Hal itu ia katakan menanggapi penangkapan oleh Badan Reserse Kriminal Mabes Polri terhadap Muhammad Arsyad (MA) alias Imen (24), warga Ciracas, Jakarta Timur, yang dituduh menghina Presiden Joko Widodo melalui facebook saat masa kampanye pilpres lalu.
"Polri harus hati-hati. Jangan jadi kepanjangan tangan pemerintahan yang represif," tegasnya.
Di matanya, penangkapan terhadap pedagang sate lulusan SMP itu menunjukkan sikap ganda Jokowi kepada hak asasi manusia.
"Kalau saya tidak salah yang dipublikasikan di facebook-nya itu kan
meme atau gambar plesetan, semua orang bisa jadi pelaku dan korban. Saya juga pernah jadi korban gambar porno.
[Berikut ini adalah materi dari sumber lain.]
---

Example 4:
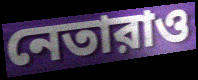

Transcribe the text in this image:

নেতারাও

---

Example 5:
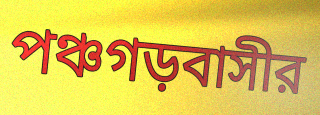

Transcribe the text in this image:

পঞ্চগড়বাসীর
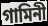
গামিনী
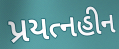
પ્રયત્નહીન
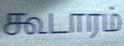
கூடாரம்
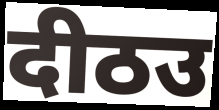
दीठउ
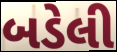
બડેલી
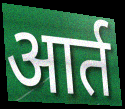
आर्त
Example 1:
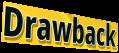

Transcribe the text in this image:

Drawback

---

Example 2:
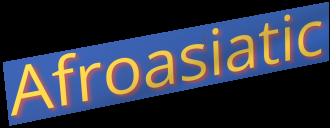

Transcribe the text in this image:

Afroasiatic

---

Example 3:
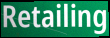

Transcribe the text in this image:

Retailing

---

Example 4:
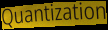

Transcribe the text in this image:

Quantization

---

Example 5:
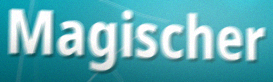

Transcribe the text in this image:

Magischer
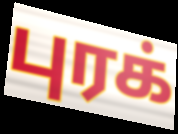
புரக்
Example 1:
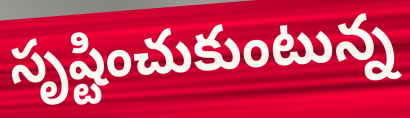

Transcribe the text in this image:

సృష్టించుకుంటున్న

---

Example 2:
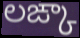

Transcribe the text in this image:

లఙ్కా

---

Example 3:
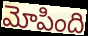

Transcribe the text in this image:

మోపింది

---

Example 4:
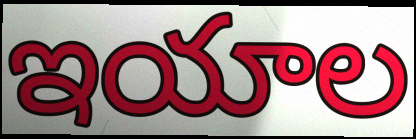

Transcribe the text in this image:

ఇయాల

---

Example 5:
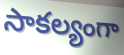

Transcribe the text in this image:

సాకల్యంగా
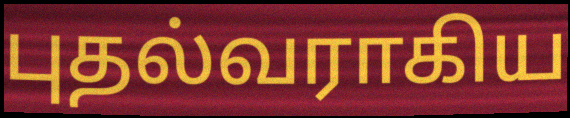
புதல்வராகிய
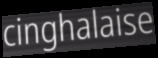
cinghalaise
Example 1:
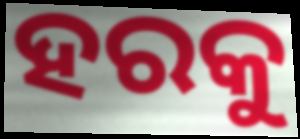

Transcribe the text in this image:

ହରକୁ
Anggap saja itu
joke (canda). Di masa Pilpres lalu, pelaku gambar plesetan itu banyak sekali," ujar Haris.
Latar belakang Imen yang hidup di keluarga tidak mampu juga ilmu pengetahuan yang terbatas, menurut Haris, bisa jadi faktor yang meringankan kasusnya. Namun, dengan terjadinya penangkapan dan penahanan ini, dia meragukan komitmen Jokowi terhadap hak asasi manusia.
"Ini tanda-tanda nggak bagus di awal pemerintahan Jokowi. Kita mesti ingat, dulu zaman Mega (Ketua Umum PDIP), banyak juga pemenjaraan terhadap jurnalis. Jangan salah ya, ini (Jokowi) bisa jadi lebih represif," ungkapnya.
Dia malah melihat ada lebih banyak ruang kebebasan berekspresi dan menyampaikan pendapat di 10 tahun Presiden SBY menjabat. Selama itu, dalam catatannya, tidak ada warga negara yang dipenjara hanya karena menghina presiden lewat media sosial.